The government and the moderate separatists have indicated a willingness to negotiate with each other, but not with the Islamists. This radical wing of the insurgency will pose some of the thorniest problems for Mali, but it is hardly the only obstacle to peace in the region: In addition to Tuareg separatism, domestic problems include an ineffective and corrupt government, a drug-trafficking boom in the Sahara and the recent return of fighters who served slain Libyan leader Muammar Gaddafi – an armed influx that, most experts say, galvanized the current uprising.
Moreover, a challenging reconciliation effort may soon be needed, as the uprising has driven a deep wedge between the Tuareg and other Malians, who have grown distrustful of their northern neighbors.
“I will get back home,” Safetu Maiga, a refugee from the rebel-held town of Gao, said in the camp in Sevare. “But I will never be friends with my Tuareg neighbors there anymore.”
The Dream Of Azawad Hijacked?
The Tuareg, a Berber people of northern Africa, have been the main inhabitants of the Western Sahara for at least 1,500 years, surviving on goat and camel herding, trans-Saharan trade and rents from lower-caste farmers in the oases and semi-arid Sahel region to the south of the great desert.

● **Stored rows**
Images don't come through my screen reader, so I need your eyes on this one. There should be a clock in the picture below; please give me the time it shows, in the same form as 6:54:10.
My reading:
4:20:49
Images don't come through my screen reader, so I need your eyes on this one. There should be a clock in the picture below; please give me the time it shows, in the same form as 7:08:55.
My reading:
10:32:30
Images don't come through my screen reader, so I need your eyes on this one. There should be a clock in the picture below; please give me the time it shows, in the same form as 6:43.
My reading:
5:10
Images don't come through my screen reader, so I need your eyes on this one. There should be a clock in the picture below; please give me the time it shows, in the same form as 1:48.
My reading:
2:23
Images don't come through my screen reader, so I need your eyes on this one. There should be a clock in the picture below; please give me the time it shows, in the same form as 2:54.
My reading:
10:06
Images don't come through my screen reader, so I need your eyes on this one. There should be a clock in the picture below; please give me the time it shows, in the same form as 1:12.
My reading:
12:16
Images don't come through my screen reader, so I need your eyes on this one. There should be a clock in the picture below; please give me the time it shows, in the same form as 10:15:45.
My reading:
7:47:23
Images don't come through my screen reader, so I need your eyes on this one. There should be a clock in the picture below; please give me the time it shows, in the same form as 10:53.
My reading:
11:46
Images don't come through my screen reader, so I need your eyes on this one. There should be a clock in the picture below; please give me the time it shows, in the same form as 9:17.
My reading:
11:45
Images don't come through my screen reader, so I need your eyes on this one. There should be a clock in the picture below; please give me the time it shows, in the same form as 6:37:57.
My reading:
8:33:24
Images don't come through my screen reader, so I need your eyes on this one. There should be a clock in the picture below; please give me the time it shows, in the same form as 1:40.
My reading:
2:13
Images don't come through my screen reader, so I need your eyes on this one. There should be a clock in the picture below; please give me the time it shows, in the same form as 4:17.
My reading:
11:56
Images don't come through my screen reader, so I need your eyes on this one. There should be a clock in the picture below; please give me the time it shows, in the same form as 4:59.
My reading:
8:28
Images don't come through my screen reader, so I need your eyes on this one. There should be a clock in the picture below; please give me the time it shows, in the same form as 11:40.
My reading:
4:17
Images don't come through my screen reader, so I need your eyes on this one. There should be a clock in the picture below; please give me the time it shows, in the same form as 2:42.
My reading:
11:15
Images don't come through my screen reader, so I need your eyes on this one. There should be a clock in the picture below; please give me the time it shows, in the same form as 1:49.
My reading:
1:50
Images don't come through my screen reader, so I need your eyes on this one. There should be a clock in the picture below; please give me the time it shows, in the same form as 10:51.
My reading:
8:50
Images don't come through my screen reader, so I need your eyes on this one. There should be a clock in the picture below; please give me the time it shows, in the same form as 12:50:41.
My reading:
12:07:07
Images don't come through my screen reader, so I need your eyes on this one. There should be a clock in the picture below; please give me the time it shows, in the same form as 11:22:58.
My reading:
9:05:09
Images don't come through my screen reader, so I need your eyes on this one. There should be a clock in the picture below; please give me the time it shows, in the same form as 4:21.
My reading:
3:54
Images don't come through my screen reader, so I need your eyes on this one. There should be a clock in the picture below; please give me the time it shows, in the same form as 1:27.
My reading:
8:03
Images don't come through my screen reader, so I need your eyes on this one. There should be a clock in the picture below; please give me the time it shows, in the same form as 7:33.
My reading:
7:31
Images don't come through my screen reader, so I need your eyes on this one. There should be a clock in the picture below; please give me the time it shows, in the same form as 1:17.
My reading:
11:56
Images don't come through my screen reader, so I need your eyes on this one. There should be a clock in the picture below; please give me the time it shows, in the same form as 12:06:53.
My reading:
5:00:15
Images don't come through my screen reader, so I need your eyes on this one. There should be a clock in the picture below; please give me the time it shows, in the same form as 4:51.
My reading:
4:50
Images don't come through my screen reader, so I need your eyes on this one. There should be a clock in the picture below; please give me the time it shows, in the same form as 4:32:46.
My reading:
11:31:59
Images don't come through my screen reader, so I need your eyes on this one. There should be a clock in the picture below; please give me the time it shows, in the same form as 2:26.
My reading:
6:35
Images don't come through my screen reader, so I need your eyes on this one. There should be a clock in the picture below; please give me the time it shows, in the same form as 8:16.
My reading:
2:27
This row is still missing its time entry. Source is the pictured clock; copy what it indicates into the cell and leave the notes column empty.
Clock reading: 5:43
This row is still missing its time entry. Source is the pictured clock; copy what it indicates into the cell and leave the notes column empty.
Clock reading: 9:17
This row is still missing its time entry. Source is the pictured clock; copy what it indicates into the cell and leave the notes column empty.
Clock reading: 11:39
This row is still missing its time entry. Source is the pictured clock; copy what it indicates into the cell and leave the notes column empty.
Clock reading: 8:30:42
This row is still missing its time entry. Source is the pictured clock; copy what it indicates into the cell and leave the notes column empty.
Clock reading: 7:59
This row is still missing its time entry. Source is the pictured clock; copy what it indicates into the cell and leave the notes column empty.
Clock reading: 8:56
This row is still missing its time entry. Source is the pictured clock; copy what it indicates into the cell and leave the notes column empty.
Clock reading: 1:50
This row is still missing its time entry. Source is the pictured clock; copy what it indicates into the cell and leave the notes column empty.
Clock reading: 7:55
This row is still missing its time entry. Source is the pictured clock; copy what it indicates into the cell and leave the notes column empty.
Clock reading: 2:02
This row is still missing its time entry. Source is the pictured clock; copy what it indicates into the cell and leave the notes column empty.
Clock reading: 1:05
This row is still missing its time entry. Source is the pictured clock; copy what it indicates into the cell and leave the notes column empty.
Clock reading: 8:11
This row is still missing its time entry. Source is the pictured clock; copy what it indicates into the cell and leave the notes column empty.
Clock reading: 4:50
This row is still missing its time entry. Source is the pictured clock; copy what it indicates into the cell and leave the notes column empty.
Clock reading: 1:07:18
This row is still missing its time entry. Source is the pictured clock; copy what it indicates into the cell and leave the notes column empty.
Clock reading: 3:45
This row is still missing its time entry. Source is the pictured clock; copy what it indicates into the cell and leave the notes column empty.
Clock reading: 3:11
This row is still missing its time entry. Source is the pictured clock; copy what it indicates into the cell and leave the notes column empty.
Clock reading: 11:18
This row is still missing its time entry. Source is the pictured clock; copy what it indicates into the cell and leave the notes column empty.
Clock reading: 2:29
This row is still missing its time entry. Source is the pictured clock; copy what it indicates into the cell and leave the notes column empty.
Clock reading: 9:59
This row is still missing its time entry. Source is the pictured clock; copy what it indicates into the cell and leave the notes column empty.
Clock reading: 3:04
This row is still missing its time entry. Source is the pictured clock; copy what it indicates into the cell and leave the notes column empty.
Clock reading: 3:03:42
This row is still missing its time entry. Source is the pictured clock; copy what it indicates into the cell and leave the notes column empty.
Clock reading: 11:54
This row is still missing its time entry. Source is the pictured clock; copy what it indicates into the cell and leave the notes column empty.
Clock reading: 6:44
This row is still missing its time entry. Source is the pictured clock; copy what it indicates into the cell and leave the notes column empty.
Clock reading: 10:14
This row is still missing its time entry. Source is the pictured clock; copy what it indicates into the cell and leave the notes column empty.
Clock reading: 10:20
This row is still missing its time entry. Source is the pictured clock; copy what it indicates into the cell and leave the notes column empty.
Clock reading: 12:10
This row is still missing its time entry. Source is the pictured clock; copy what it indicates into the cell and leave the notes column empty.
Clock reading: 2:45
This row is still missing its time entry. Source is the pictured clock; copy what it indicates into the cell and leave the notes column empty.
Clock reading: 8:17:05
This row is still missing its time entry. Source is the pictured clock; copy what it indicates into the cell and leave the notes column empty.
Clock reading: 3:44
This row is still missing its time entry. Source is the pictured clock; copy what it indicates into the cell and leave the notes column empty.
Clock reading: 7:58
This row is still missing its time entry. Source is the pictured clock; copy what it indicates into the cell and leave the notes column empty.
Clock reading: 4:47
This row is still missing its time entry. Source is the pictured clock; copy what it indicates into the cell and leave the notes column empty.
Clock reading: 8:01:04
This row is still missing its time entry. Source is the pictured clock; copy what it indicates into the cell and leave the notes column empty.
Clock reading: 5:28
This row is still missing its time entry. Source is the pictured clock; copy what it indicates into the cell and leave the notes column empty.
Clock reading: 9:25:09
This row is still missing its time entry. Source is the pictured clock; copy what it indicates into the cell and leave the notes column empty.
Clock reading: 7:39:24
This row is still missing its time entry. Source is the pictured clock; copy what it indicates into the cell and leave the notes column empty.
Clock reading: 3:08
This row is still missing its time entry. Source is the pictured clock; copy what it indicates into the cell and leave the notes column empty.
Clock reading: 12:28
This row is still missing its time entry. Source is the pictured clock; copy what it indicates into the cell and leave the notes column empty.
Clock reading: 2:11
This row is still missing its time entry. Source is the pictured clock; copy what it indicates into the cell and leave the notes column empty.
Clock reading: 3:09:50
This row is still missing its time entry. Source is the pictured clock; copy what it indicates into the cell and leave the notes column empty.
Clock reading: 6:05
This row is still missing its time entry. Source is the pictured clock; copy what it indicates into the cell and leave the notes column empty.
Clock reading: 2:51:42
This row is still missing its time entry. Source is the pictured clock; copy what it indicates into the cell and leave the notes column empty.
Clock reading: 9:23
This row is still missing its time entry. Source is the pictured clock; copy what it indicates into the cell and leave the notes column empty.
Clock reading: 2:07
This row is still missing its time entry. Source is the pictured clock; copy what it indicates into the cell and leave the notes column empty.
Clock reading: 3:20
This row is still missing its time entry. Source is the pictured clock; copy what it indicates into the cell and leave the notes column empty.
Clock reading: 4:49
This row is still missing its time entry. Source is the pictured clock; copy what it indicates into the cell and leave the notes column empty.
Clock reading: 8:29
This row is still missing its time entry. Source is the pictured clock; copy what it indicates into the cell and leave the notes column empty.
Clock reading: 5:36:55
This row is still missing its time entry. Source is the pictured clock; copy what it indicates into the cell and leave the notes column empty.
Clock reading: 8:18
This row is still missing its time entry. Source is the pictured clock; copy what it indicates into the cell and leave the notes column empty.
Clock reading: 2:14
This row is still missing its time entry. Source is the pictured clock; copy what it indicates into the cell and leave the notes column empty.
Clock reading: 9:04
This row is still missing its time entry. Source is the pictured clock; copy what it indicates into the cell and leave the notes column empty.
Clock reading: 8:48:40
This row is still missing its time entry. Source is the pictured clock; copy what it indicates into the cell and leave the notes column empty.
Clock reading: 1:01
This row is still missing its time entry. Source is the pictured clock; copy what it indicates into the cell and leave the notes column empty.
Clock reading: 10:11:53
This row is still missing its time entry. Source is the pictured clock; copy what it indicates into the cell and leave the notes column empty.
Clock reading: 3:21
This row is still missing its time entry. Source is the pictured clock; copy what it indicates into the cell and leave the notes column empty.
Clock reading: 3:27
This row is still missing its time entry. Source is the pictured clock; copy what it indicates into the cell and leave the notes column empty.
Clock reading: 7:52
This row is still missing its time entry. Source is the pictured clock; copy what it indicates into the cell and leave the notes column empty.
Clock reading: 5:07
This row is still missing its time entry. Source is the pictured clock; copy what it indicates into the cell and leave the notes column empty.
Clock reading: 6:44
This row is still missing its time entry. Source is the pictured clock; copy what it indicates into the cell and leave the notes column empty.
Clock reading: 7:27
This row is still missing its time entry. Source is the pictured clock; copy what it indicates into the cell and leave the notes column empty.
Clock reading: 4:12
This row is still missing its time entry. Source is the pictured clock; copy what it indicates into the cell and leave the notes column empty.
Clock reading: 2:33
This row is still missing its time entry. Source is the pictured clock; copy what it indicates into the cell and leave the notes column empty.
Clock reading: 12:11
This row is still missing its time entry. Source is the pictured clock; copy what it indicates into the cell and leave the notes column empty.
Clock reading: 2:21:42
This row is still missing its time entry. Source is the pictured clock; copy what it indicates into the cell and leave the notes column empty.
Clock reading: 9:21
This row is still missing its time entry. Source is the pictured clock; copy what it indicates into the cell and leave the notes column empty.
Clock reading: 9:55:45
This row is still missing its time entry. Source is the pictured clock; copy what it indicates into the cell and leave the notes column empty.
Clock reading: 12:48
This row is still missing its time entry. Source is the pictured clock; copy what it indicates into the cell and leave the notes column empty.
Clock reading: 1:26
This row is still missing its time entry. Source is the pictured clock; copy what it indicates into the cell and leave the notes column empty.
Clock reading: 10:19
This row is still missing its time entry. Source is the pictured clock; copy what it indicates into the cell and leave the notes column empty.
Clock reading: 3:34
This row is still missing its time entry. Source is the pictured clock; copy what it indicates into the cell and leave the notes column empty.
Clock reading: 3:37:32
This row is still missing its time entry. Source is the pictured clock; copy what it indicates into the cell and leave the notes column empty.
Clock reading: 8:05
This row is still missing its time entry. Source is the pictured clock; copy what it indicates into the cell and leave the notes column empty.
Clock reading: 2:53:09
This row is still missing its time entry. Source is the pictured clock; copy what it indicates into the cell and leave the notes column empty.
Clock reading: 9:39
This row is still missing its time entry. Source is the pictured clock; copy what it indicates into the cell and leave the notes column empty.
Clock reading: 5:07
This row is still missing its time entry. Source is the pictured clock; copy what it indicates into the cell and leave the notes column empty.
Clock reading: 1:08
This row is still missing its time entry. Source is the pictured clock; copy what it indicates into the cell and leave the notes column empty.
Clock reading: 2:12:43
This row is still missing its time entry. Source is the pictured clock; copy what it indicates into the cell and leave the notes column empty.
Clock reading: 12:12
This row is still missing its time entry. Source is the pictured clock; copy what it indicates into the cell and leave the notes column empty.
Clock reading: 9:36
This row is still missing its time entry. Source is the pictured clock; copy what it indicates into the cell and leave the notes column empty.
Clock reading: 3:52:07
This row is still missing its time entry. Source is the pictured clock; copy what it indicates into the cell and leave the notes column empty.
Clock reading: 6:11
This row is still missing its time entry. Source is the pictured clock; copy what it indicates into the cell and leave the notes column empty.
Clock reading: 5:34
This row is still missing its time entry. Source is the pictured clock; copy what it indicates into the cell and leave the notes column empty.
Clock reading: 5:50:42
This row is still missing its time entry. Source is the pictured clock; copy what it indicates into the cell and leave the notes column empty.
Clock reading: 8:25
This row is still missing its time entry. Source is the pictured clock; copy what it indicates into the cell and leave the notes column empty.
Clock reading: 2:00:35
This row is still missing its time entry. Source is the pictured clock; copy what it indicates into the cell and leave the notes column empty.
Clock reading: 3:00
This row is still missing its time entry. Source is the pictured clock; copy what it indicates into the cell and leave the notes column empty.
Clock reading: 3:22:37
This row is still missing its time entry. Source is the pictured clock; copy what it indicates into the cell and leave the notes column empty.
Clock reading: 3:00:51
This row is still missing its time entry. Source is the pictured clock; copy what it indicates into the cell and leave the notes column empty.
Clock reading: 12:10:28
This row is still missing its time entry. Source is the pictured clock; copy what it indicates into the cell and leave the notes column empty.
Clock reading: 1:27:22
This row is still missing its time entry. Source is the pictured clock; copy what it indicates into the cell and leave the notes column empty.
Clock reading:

● **Short task**
Return the part of the Mali passage that starts at the words "The government and" and ends after "their northern neighbors.", copied word for word. The records are separate from the Mali passage and have nothing to do with it.

● **The solution**
The government and the moderate separatists have indicated a willingness to negotiate with each other, but not with the Islamists. This radical wing of the insurgency will pose some of the thorniest problems for Mali, but it is hardly the only obstacle to peace in the region: In addition to Tuareg separatism, domestic problems include an ineffective and corrupt government, a drug-trafficking boom in the Sahara and the recent return of fighters who served slain Libyan leader Muammar Gaddafi – an armed influx that, most experts say, galvanized the current uprising.
Moreover, a challenging reconciliation effort may soon be needed, as the uprising has driven a deep wedge between the Tuareg and other Malians, who have grown distrustful of their northern neighbors.